Second Generation features overhauled animation and new voice actors for returning characters. Longtime fans may wince at the seiyuu switch, but the cast delivers strong performances. Legacy characters sound like mature, if not slightly toned down, versions of their former selves. The new studio, Production I.G., should also be commended for the visual upgrade. Streamlined movement and refreshed character designs create an impressive picture. Detailed faces, with notable restyling of the eyes, allow for more distinction and truer expressions. Although the style isn't uncommon, it’s well executed.
"It’s both refreshing and unique for a series to address the fandom from a female perspective. Honestly, it’s about time considering the rise of the female consumer in the Japanese market."
Genshiken spins a realistic and positive take on the Otaku role. Other series treat us to no more than character or two and explore the lifestyle in isolation. As true as the Hikikomori classification of obsessive fans equating to modern-day hermits may be, it’s still a generalization. Plus, many of Genshiken’s members are plenty isolated outside of the clubroom. No, their “real world” isn't painted as a tolerant place. But these characters have found acceptance with each other through their common interests. And the theme of acceptance runs deep through Genshiken. The club exists in a sphere now free from ridicule. Outsiders rarely invade the Genshiken space.
When Hato faces resistance to her crossdressing, the members must learn to put aside their differences. She explains her experience with bullying is akin to the isolation they faced from their former peers. The show tackles complex gender identity issues in a competent and compassionate way. The inclusion of a believable transgender protagonist is revolutionary on its own. In Anime, it’s even more of a rarity. Add to that surprisingly realistic and varied reactions from her peers while coping with a constant internal struggle.
"And the theme of acceptance runs deep through Genshiken. The club exists in a sphere now free from ridicule.
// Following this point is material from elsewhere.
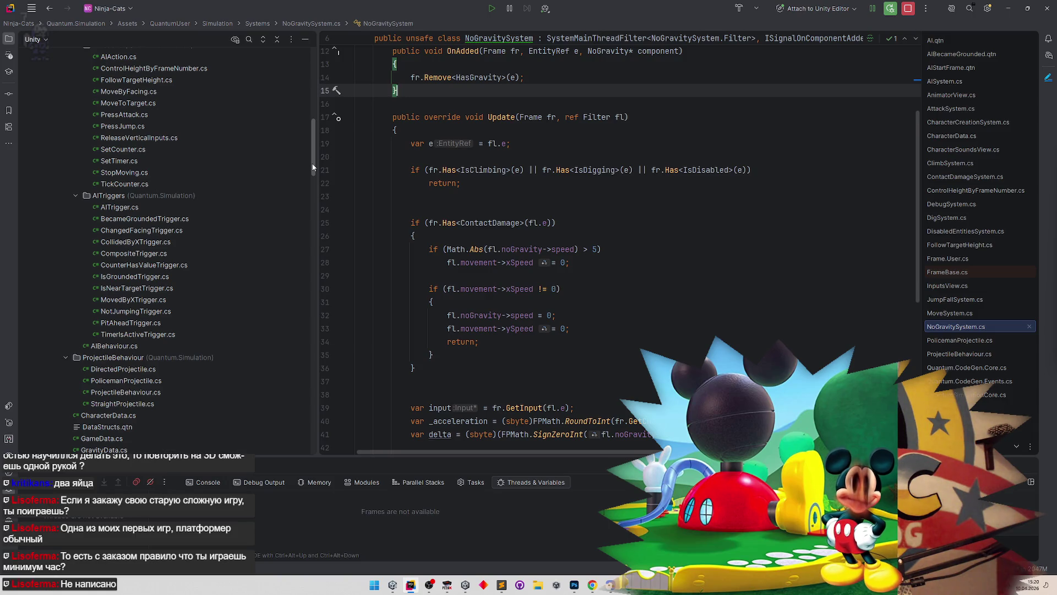
scroll(312, 157, up, 2)
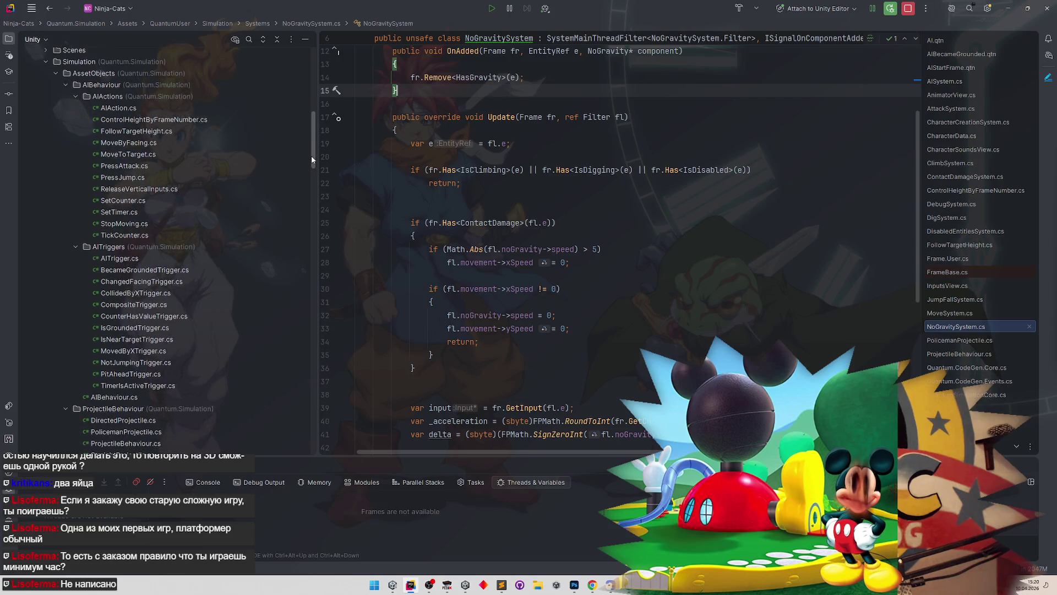
Step: Open and close SetTimer.cs, then minimize Rider to reveal the Unity editor
double_click(173, 208)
Outsiders rarely invade the Genshiken space."
Despite the six year break between seasons, established characters return with even more personality. Sometimes too much. Kuchiki’s exaggerated responses are excessive, even for a prankster intended to be annoying. Second Generation can sometimes be heavy handed with the slapstick. Past seasons showed Kuchiki’s mastery in fighting games. A scene or two dedicated to his actual interests would restore balance. And, no, Kuchiki's comical fascination with Hato does not qualify. Because the narrative addresses emotionally variegated problems, the humor establishes a jilted but necessary contrast.
Underdeveloped side characters lead to the greater issue of concentrating on Hato and Madarame. The original Genshiken balanced its ensemble cast. The new series must also reconcile two generations of characters. Yet, I argue against defining the accompanying members of Genshiken as background fodder. Kuchiki’s one liners aside, the glimpses into other characters perspectives are telling. And that’s why it’s upsetting when a minor character becomes a favorite. American transfer student Susanna Hopkins, better known as Sue, manages to be endearing with her spastic recitation of Anime quotes. I think she’s the funniest personality in the bunch. While the quotes are a clever way of illustrating her language barrier, I get the impression she’d be an oddball regardless.
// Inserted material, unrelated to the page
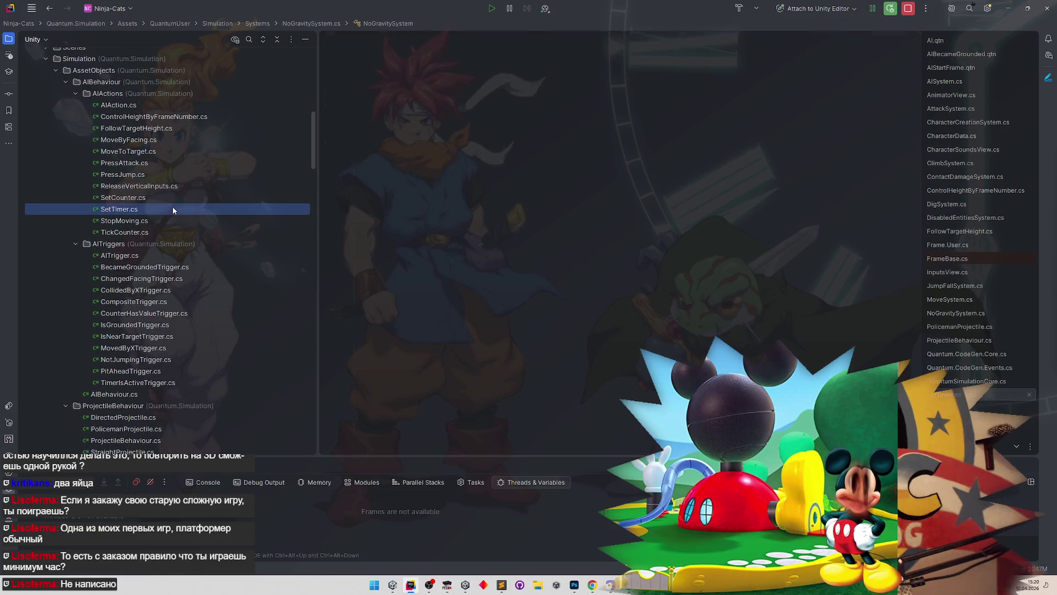
key(ctrl+F4)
"A little over a decade has passed since the original Genshiken anime hit the airwaves. NIS America’s expertly composed premium release of Genshiken Second Season is well worth the wait."
There’s nothing wrong with what we’re given. I just want more of it. The question remains whether delegating extra screen time to the supporting cast would allow Hato and Madarame the same level of development. The interplay between these two characters bridges many opposite ideals into an honest friendship. Mizushima directs Genshiken's thirteen episodes with an observable attention to pacing. There’s no fat to trim because the show avoids filler. An exploration of Otakudom is bound to include tropes, and dozens abound. But they’re delivered in a self-aware manner for the sake of satire, and sometimes even serious commentary.
A little over a decade has passed since the original Genshiken anime hit the airwaves. NIS America’s expertly composed premium release of Genshiken Second Season is well worth the wait. A beautiful art book accompanies the boxed two disc Blu-ray set. It’s a treat for fans of the franchise as well as a great introduction to the newer season.